Le quatrième trio des Blues, que Barbashev complète avec Oskar Sundqvist et Alex Steen, a d’ailleurs passé la soirée à faire mal paraître les gros canons des Sharks.

Tyler Bozak a doublé l’avance des siens en fin de première en poussant une rondelle libre sous Jones pendant un avantage numérique.

Les Sharks ont passé la vitesse supérieure dès leur retour du premier entracte, mais chaque fois, Jordan Binnington a résisté, aidé notamment de son défenseur Carl Gunnarsson qui a privé Logan Couture d’un but certain alors que le gardien des Blues était à l’évidence battu.

Il aura fallu attendre la troisième période pour voir les Sharks répliquer. Tomas Hertl, discret jusque-là, n’a eu qu’à pousser la rondelle dans la cage déserte après que Binnington eut partiellement stoppé un violent tir de Brent Burns en avantage numérique.

PHOTO AARON DOSTER, USA TODAY SPORTS

Brent Burns a terminé la rencontre avec 14 tirs qui ont été bloqués ou qui ont raté la cible. Seuls deux de ses tirs ont atteint le gardien.

Parlant de Burns, on l’a senti s’impatienter à mesure que le match avançait, multipliant les tentatives de tir ratées. Il a d’ailleurs terminé la rencontre avec 14 tirs qui ont été bloqués ou qui ont raté la cible. Seuls deux de ses tirs ont atteint le gardien.

Burns a été momentanément jumelé à Erik Karlsson en troisième période, mais l’expérience a fait long feu, puisque le Suédois a dû rater quelques minutes de jeu, visiblement incommodé par une blessure à l’aine. Karlsson est toutefois revenu sur la glace au cours des derniers instants de la rencontre, contribuant à l’assaut soutenu, quoique vain, des Sharks pour créer l’égalité.

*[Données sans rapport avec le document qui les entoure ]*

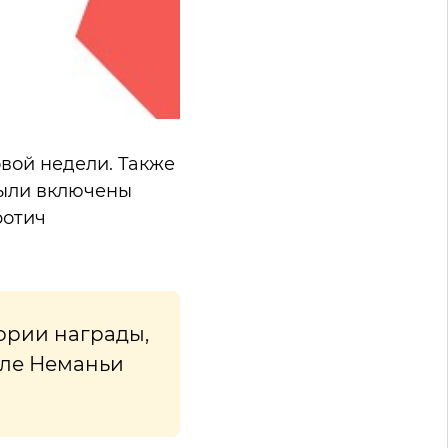
вой недели. Также
были включены
ротич
ории награды,
сле Неманьи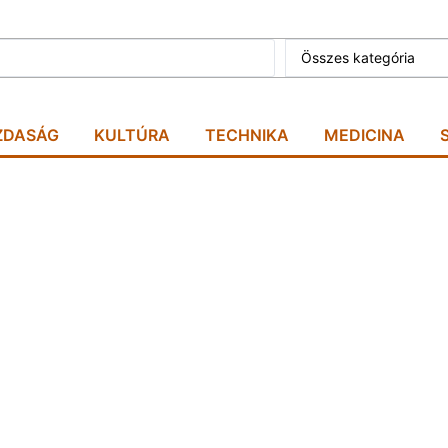
Összes kategória
ZDASÁG
KULTÚRA
TECHNIKA
MEDICINA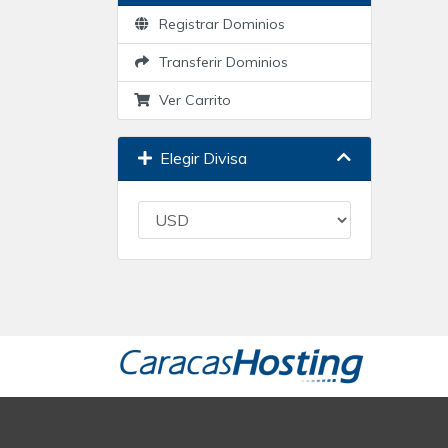
Registrar Dominios
Transferir Dominios
Ver Carrito
Elegir Divisa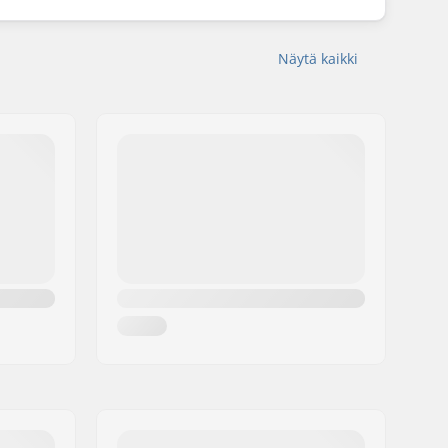
Näytä kaikki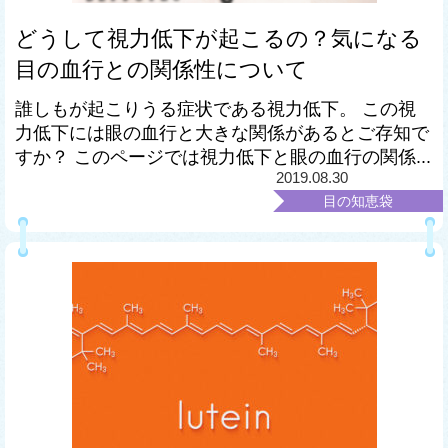
どうして視力低下が起こるの？気になる
目の血行との関係性について
誰しもが起こりうる症状である視力低下。 この視
力低下には眼の血行と大きな関係があるとご存知で
すか？ このページでは視力低下と眼の血行の関係...
2019.08.30
目の知恵袋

« On ne peut pas les laisser prendre le contrôle du match comme ils l’ont fait, surtout pas avec des joueurs comme Burns et Karlsson, qui sont parmi les meilleurs de la ligue », a souligné Craig Berube après la rencontre.

Il est en effet permis de se demander combien de temps cette équipe pourra encore se défendre comme elle l’a fait hier.

N’empêche, la chanson Gloria a de nouveau résonné dans l’aréna. Les Blues devront maintenant trimer plus dur que jamais pour que ce ne soit pas la dernière.